= Open Grid Services Infrastructure =

The Open Grid Services Infrastructure (OGSI) was published by the Global Grid Forum (GGF) as a proposed recommendation in June 2003. It was intended to provide an infrastructure layer for the Open Grid Services Architecture (OGSA). OGSI takes the statelessness issues (along with others) into account by essentially extending Web services to accommodate grid computing resources that are both transient and stateful.

==Obsolescence==
Web services groups started to integrate their own approaches to capturing state into the Web Services Resource Framework (WSRF). With the release of GT4, the open source tool kit is migrating back to a pure Web services implementation (rather than OGSI), via integration of the WSRF.

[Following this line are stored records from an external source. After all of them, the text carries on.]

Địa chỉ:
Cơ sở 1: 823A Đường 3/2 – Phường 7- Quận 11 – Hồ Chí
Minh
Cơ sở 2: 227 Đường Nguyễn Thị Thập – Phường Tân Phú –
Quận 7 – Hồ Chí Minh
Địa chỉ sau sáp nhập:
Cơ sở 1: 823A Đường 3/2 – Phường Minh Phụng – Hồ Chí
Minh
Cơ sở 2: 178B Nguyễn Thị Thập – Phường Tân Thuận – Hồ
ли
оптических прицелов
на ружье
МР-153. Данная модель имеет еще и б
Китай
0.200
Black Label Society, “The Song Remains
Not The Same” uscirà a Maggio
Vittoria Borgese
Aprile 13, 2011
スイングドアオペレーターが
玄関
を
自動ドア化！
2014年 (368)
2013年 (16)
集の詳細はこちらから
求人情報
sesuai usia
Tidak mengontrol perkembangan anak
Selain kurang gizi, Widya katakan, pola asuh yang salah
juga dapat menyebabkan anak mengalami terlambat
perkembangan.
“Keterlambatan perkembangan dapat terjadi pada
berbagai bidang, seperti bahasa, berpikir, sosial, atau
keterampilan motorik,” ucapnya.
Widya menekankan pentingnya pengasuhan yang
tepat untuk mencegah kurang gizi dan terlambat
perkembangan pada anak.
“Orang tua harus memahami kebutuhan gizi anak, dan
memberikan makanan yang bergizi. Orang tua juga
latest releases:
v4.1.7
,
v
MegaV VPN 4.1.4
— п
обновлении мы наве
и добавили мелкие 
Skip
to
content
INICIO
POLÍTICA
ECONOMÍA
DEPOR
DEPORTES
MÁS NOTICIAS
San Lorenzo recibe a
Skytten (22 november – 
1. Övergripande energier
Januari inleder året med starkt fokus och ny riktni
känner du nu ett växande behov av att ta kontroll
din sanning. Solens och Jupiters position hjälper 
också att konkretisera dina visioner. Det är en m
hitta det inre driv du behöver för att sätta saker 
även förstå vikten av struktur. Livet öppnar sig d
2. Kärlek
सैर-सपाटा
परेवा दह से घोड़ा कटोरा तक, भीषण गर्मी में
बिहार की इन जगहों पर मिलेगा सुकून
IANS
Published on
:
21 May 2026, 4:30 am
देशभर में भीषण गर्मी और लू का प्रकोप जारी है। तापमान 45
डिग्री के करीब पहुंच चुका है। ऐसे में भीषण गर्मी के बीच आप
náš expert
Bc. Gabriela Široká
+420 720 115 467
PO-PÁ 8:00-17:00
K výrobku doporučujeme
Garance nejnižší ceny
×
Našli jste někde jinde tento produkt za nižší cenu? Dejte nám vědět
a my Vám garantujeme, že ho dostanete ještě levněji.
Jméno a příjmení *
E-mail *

"OGSI, which was the former set of extensions to Web services to provide stateful interactions -- I would say at this point is obsolete," Jay Unger said. "That was the model that was used in the Globus Toolkit 3.0, but it's been replaced by WSRF, WS-Security, and the broader set of Web services standards. But OGSA, which focuses on specific service definition in the areas of execution components, execution modeling, grid data components, and information virtualization, still has an important role to play in the evolution of standards and open source tool kits like Globus."

==Implementations==
- Globus Toolkit version 3 contains an implementation of OGSI.